Stored dataset items:
______

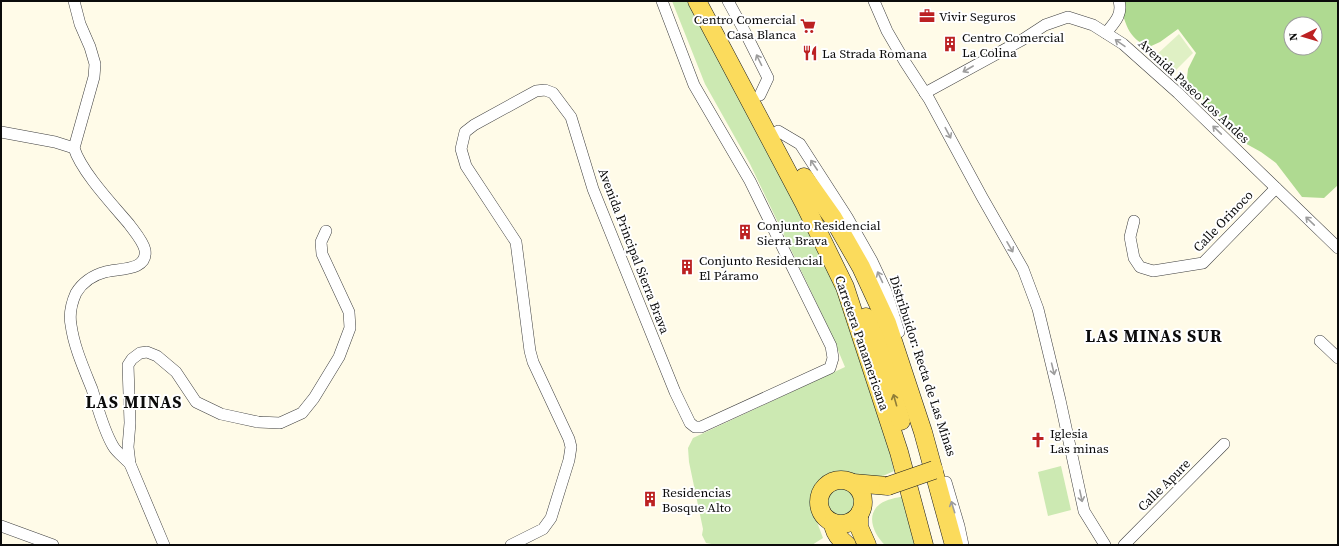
<svg xmlns="http://www.w3.org/2000/svg" width="1339" height="546" font-family="'Source Serif 4',serif">
	<rect width="100%" height="100%" fill="#fffbe8"/>
	<g fill="#cce9b2">
		<path d="M672 1H690L846 304 882 421 894 471 874 480 847 474 828 473 815 494 817 522 823 538 812 545H717L706 543 702 535 703 529 689 462 688 448 693 438 845 367 830 331 750 164 705 84Z"/>
		<path d="M1061 466 1071 510 1048 516 1038 472Z"/>
		<circle cx="842" cy="501" r="15"/>
		<path d="M904 496 917 545H885C874 535 865 515 880 504 887 499 896 498 904 496Z"/>
	</g>
	<path fill="#afda91" fill-rule="evenodd" d="M1119 1H1338V185L1324 198 1302 197 1276 163 1261 152 1243 142 1202 98 1193 91 1187 78 1188 69 1196 53 1178 29 1160 42 1149 47C1126 37 1126 23 1119 1ZM1291 24H1315V48H1291Z"/>
	<path fill="#dff0c4" d="M1179 34 1193 53 1170 76 1153 58Z"/>
	<g fill="none" stroke-linecap="round" stroke-linejoin="round">
		<defs>
			<g id="street">
				<path d="M74 1 80 24 90 47 95 64 94 77 74 148C81 171 112 204 129 224 134 231 143 241 145 250 148 272 117 268 105 272 93 275 82 283 76 293 71 304 69 314 71 325 74 347 84 369 92 389 98 408 103 429 113 446 117 453 125 458 130 464"/>
				<path d="M728 1 746 34 768 78 760 95"/>
				<path d="M874 1 887 31 905 62 929 99 982 197 1023 269 1038 309 1060 400 1084 511 1105 545"/>
				<path d="M1106 33C1114 23 1123 15 1119 1"/>
				<path d="M925 93 1022 40 1045 25 1068 17 1093 25 1123 44 1178 93 1338 248"/>
				<path d="M778 131 800 144 847 217 872 261 886 291 899 332"/>
				<path d="M1 132 55 142 74 148"/>
				<path d="M1134 221 1130 237 1134 258 1140 267 1153 271 1203 263 1276 188"/>
				<path d="M1320 341 1338 358"/>
				<path d="M946 482 959 526 963 545"/>
				<path d="M1 526 53 545"/>
				<path d="M164 545 130 464 128 447 130 423 128 365 132 359 140 353 147 352 157 356 176 372 196 402 221 414 258 422 280 423 302 413 314 398 339 357 350 328 349 312 322 254 321 242 326 231"/>
				<path d="M511 545 543 529 551 518 569 460 571 447 569 439 533 362 530 351 516 242 466 166 461 149 465 132 474 125 536 91 545 90 553 93 571 117 593 189 675 392 690 423 695 427H701L830 368 833 358 831 346 750 181 694 85 662 1"/>
				<path d="M1124 545 1224 444"/>
			</g>
			<g id="primary">
				<path d="M697 1 804 203 845 287 899 452 924 545"/>
				<path d="M804 177 833 218 861 267 887 323 923 432 954 545"/>
				<path d="M866 317 876 341 901 421"/>
				<circle cx="841" cy="502" r="22"/>
				<path d="M853 483 888 486"/>
				<path d="M859 515V527L867 545"/>
				<path d="M833 523C834 533 839 539 847 545"/>
			</g>
		</defs>
		<use href="#street" stroke="#3e3e3e" stroke-width="12"/>
		<use href="#primary" stroke="#1c1c1c" stroke-width="19"/>
		<use href="#street" stroke="#fff" stroke-width="11"/>
		<use href="#primary" stroke="#fbdb5c" stroke-width="18"/>
		<defs>
			<path id="primary-bridge" d="M888 486 934 470"/>
		</defs>
		<use href="#primary-bridge" stroke="#1c1c1c" stroke-width="19" stroke-linecap="butt"/>
		<use href="#primary-bridge" stroke="#fbdb5c" stroke-width="18"/>
	</g>
	<defs><path id="oneway-shaft" d="M-6 0H5M1.5-3L5.5 0L1.5 3" fill="none" stroke-width="1.6" stroke-linecap="round" stroke-linejoin="round"/></defs>
	<g stroke="#9d9d9d">
		<use href="#oneway-shaft" transform="translate(1120 43) rotate(-145)"/>
		<use href="#oneway-shaft" transform="translate(759 60) rotate(-116)"/>
		<use href="#oneway-shaft" transform="translate(968 69) rotate(150)"/>
		<use href="#oneway-shaft" transform="translate(1217 130) rotate(-136)"/>
		<use href="#oneway-shaft" transform="translate(948 133) rotate(62)"/>
		<use href="#oneway-shaft" transform="translate(814 165) rotate(-124)"/>
		<use href="#oneway-shaft" transform="translate(1310 221) rotate(-136)"/>
		<use href="#oneway-shaft" transform="translate(1010 247) rotate(60)"/>
		<use href="#oneway-shaft" transform="translate(880 277) rotate(-115)"/>
		<use href="#oneway-shaft" transform="translate(1053 369) rotate(76)"/>
		<use href="#oneway-shaft" transform="translate(1081 496) rotate(78)"/>
		<use href="#oneway-shaft" transform="translate(953 507) rotate(-107)"/>
	</g>
	<use stroke="#8f7d38" href="#oneway-shaft" transform="translate(895 400) rotate(-106)"/>
	<defs>
		<symbol id="office-bare" viewBox="-9 -9 18 18"><path d="M-6-3h4V-5.5h4V-3h4V5H-6ZM-1-4.5V-3h2v-1.5ZM-6 0V1H6V0Z" fill="#bc2122" stroke="#fff" stroke-width="2.5" paint-order="stroke"/></symbol>
		<symbol id="supermarket-bare" viewBox="-9 -9 18 18"><path d="M-6-5.5h2.5l.6 2H6L4.5 2H-2.5L-4.4-4H-6ZM-1.5 3.2a1.3 1.3 0 1 0 .1 0ZM3 3.2a1.3 1.3 0 1 0 .1 0Z" fill="#bc2122" stroke="#fff" stroke-width="2.5" paint-order="stroke"/></symbol>
		<symbol id="building-bare" viewBox="-9 -9 18 18"><path d="M-4-6H4V6H1V3H-1V6H-4ZM-2.5-4.3h1.7v1.8h-1.7ZM.8-4.3h1.7v1.8H.8ZM-2.5-1h1.7V.8h-1.7ZM.8-1h1.7V.8H.8Z" fill="#bc2122" stroke="#fff" stroke-width="2.5" paint-order="stroke"/></symbol>
		<symbol id="restaurant-bare" viewBox="-9 -9 18 18"><path d="M-5-6h1v4h1v-4h1v4h1v-4h1v5L-1.5 .5V6h-2V.5L-5-1ZM5-6V6H3V1.5H1.5Q1.5-4 5-6Z" fill="#bc2122" stroke="#fff" stroke-width="2.5" paint-order="stroke"/></symbol>
		<symbol id="church-bare" viewBox="-9 -9 18 18"><path d="M-1.2-6h2.4v3.5h3.3v2.4h-3.3V6h-2.4V-.1h-3.3v-2.4h3.3Z" fill="#bc2122" stroke="#fff" stroke-width="2.5" paint-order="stroke"/></symbol>
	</defs>
	<g fill-rule="evenodd">
		<use href="#office-bare" x="916" y="5" width="22" height="22"/>
		<use href="#supermarket-bare" x="797" y="15" width="22" height="22"/>
		<use href="#building-bare" x="939" y="33" width="22" height="22"/>
		<use href="#restaurant-bare" x="799" y="42" width="22" height="22"/>
		<use href="#building-bare" x="734" y="221" width="22" height="22"/>
		<use href="#building-bare" x="676" y="256" width="22" height="22"/>
		<use href="#church-bare" x="1027" y="429" width="22" height="22"/>
		<use href="#building-bare" x="639" y="488" width="22" height="22"/>
	</g>
	<g text-anchor="middle" dominant-baseline="central" stroke-width="4" stroke-linejoin="round" paint-order="stroke">
		<g font-size="13" fill="#0b0b0b" stroke="#fff" text-anchor="start">
			<text x="939" y="16">Vivir Seguros</text>
			<text x="796" y="19" text-anchor="end">Centro Comercial<tspan x="796" dy="15">Casa Blanca</tspan></text>
			<text x="962" y="37">Centro Comercial<tspan x="962" dy="15">La Colina</tspan></text>
			<text x="822" y="53">La Strada Romana</text>
			<text x="757" y="225">Conjunto Residencial<tspan x="757" dy="15">Sierra Brava</tspan></text>
			<text x="699" y="260">Conjunto Residencial<tspan x="699" dy="15">El Páramo</tspan></text>
			<text x="1050" y="433">Iglesia<tspan x="1050" dy="15">Las minas</tspan></text>
			<text x="662" y="492">Residencias<tspan x="662" dy="15">Bosque Alto</tspan></text>
		</g>
		<g font-size="13" fill="#0b0b0b" stroke="#fff">
			<text transform="translate(1194 91) rotate(43)">Avenida Paseo Los Andes</text>
			<text transform="translate(1223 221) rotate(-46)">Calle Orinoco</text>
			<text transform="translate(634 251) rotate(69)">Avenida Principal Sierra Brava</text>
			<text transform="translate(862 343) rotate(71)">Carretera Panamericana</text>
			<text transform="translate(923 366) rotate(72)">Distribuidor: Recta de Las Minas</text>
			<text transform="translate(1164 485) rotate(-45)">Calle Apure</text>
		</g>
		<g font-size="17" font-weight="bold" letter-spacing="1" fill="#0b0b0b" stroke="#fff">
			<text x="1154" y="336">LAS MINAS SUR</text>
			<text x="134" y="402">LAS MINAS</text>
		</g>
	</g>
	<rect width="1339" height="546" fill="none" stroke="#0b0b0b" stroke-width="4"/>
	<g transform="translate(1303 36) rotate(265)"><circle r="19" fill="#ffffff" stroke="#9d9d9d"/>
	<path d="M0-3L7 15L0 10L-7 15Z" fill="#bc2122"/>
	<text y="-6" font-size="11" font-weight="bold" text-anchor="middle" fill="#0b0b0b">N</text>
	</g>
</svg>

______

• [Exercise directions]: Find the word "evenodd" in the records. Copy every line it appears in.

• [Completed exercise]:
	<path fill="#afda91" fill-rule="evenodd" d="M1119 1H1338V185L1324 198 1302 197 1276 163 1261 152 1243 142 1202 98 1193 91 1187 78 1188 69 1196 53 1178 29 1160 42 1149 47C1126 37 1126 23 1119 1ZM1291 24H1315V48H1291Z"/>
	<g fill-rule="evenodd">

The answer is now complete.